July 1, 2022

Jennifer Sheffler |

Over the past two and a half years the S&P 500 has experienced two bear markets where the value of the securities in that index have declined 20% from their highs. Despite the decline, the index has returned more than 20% in total return through the end of June. Bear markets are not fun to go through, but they are a reality that follows an extended bull market. One of the positive effects of a bear market is that it tends to shake out people who should not be investors in the first place.

The issue that is getting the most attention is inflation. Some of the causes of inflation are:

Higher commodity prices. Before the pandemic, the supply of oil and gas was getting constrained by a decline in investment caused by low oil and natural gas prices falling out of favor with the ESG initiative. The pandemic caused a further decline in investment. Russia’s invasion of Ukraine forced most of the world to excommunicate the third largest producer of petrochemicals.

Another source of inflation is food. Russia and Ukraine produce about 15% of the world’s wheat supply. The more important issue is the skyrocketing prices of nitrogen and potassium fertilizers. Russia and Belarus are the second and third largest exporters of potash used to make potassium fertilizer with Canada being the largest producer. Nitrogen fertilizer is made from natural gas. Natural gas prices are up considerably.
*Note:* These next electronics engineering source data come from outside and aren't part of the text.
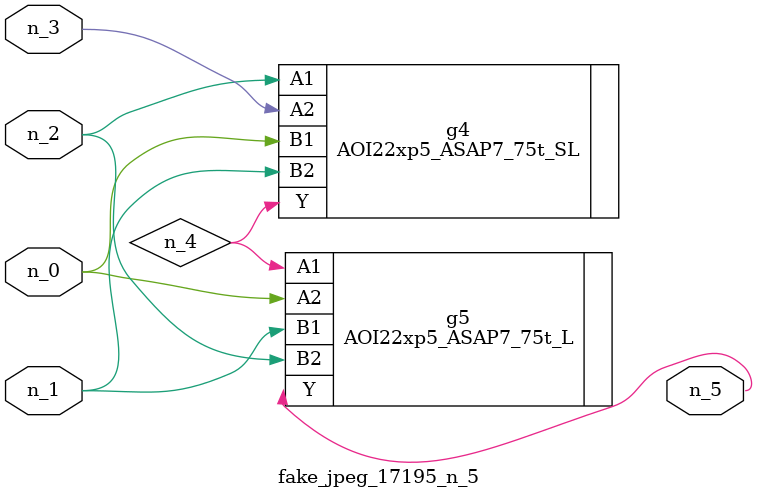
<source format=v>
module fake_jpeg_17195_n_5 (n_0, n_3, n_2, n_1, n_5);

input n_0;
input n_3;
input n_2;
input n_1;

output n_5;

wire n_4;

AOI22xp5_ASAP7_75t_SL g4 ( 
.A1(n_2),
.A2(n_3),
.B1(n_0),
.B2(n_1),
.Y(n_4)
);

AOI22xp5_ASAP7_75t_L g5 ( 
.A1(n_4),
.A2(n_0),
.B1(n_1),
.B2(n_2),
.Y(n_5)
);


endmodule
</source>
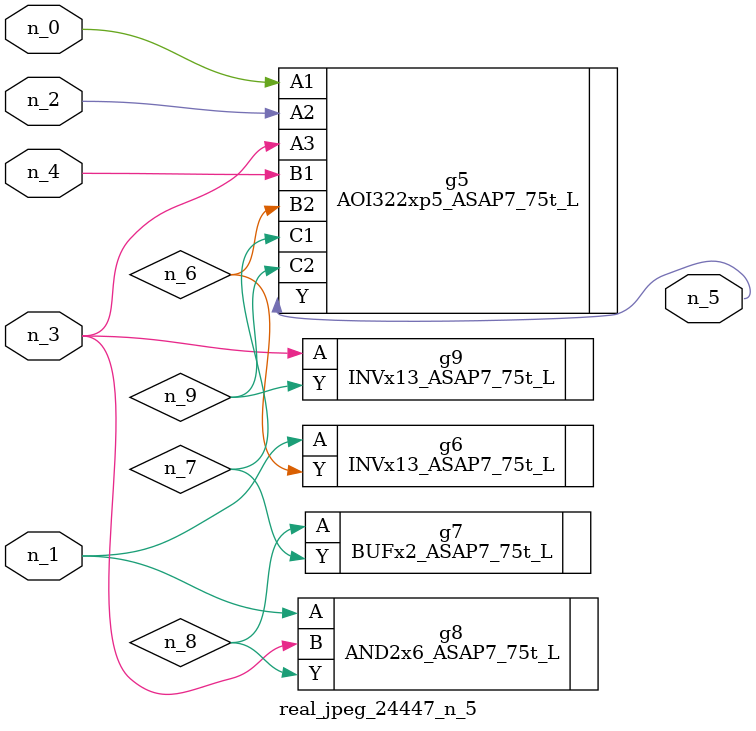
<source format=v>
module real_jpeg_24447_n_5 (n_4, n_0, n_1, n_2, n_3, n_5);

input n_4;
input n_0;
input n_1;
input n_2;
input n_3;

output n_5;

wire n_8;
wire n_6;
wire n_7;
wire n_9;

AOI322xp5_ASAP7_75t_L g5 ( 
.A1(n_0),
.A2(n_2),
.A3(n_3),
.B1(n_4),
.B2(n_6),
.C1(n_7),
.C2(n_9),
.Y(n_5)
);

INVx13_ASAP7_75t_L g6 ( 
.A(n_1),
.Y(n_6)
);

AND2x6_ASAP7_75t_L g8 ( 
.A(n_1),
.B(n_3),
.Y(n_8)
);

INVx13_ASAP7_75t_L g9 ( 
.A(n_3),
.Y(n_9)
);

BUFx2_ASAP7_75t_L g7 ( 
.A(n_8),
.Y(n_7)
);


endmodule
</source>
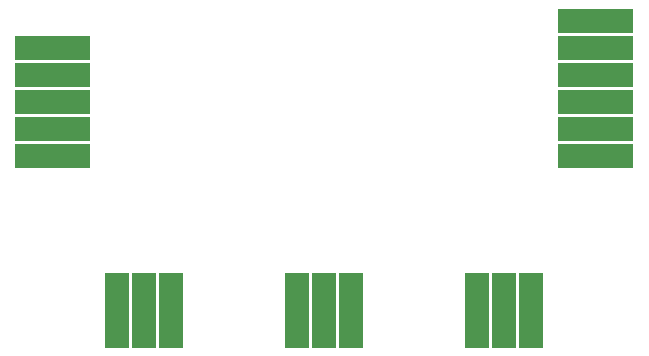
<source format=gbr>
G04 start of page 10 for group -4015 idx -4015 *
G04 Title: (unknown), toppaste *
G04 Creator: pcb 20110918 *
G04 CreationDate: mer. 09 avril 2014 15:18:50 GMT UTC *
G04 For: virtualabs *
G04 Format: Gerber/RS-274X *
G04 PCB-Dimensions: 600000 500000 *
G04 PCB-Coordinate-Origin: lower left *
%MOIN*%
%FSLAX25Y25*%
%LNTOPPASTE*%
%ADD96R,0.0800X0.0800*%
G54D96*X175000Y293000D02*Y276000D01*
X184000Y293000D02*Y276000D01*
X226000Y293000D02*Y276000D01*
X235000Y293000D02*Y276000D01*
X244000Y293000D02*Y276000D01*
X286000Y293000D02*Y276000D01*
X304000Y293000D02*Y276000D01*
X136000Y372000D02*X153000D01*
X136000Y363000D02*X153000D01*
X136000Y354000D02*X153000D01*
X136000Y345000D02*X153000D01*
X136000Y336000D02*X153000D01*
X166000Y293000D02*Y276000D01*
X295000Y293000D02*Y276000D01*
X317000Y336000D02*X334000D01*
X317000Y345000D02*X334000D01*
X317000Y354000D02*X334000D01*
X317000Y381000D02*X334000D01*
X317000Y372000D02*X334000D01*
X317000Y363000D02*X334000D01*
M02*

</source>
The third new source of inflation is higher interest rates, which make all financed goods more expensive, from washers and dryers to cars to houses.

Dwindling supply is another culprit contributing to higher inflation. China is going through another partial shutdown of its economy. Since China makes many of the goods we consume, they will make less of it.

Finally, the war in Ukraine has accelerated deglobalization. Globalization was a great deflationary tool until the pandemic exposed the flaws of our just-in-time inventory policy. The war in Ukraine reminded the West that the global trade system is built on the assumption that we do not go to war with any of our trading partners.

Year-to-date Dow, S&P 500, and NASDAQ remain negative at -15.31%, -20.58% and -29.51% respectively, while the 10-year Treasury yield is currently yielding 2.98%.


*Disclaimer: This report is a publication of Marchand Faries Financial Management, Inc. Information presented is believed to be factual and up-to-date, but we do not guarantee its accuracy and it should not be regarded as a complete analysis of the subjects discussed.  All expressions of opinion reflect the judgement of the author as of the date of publication and are subject to change.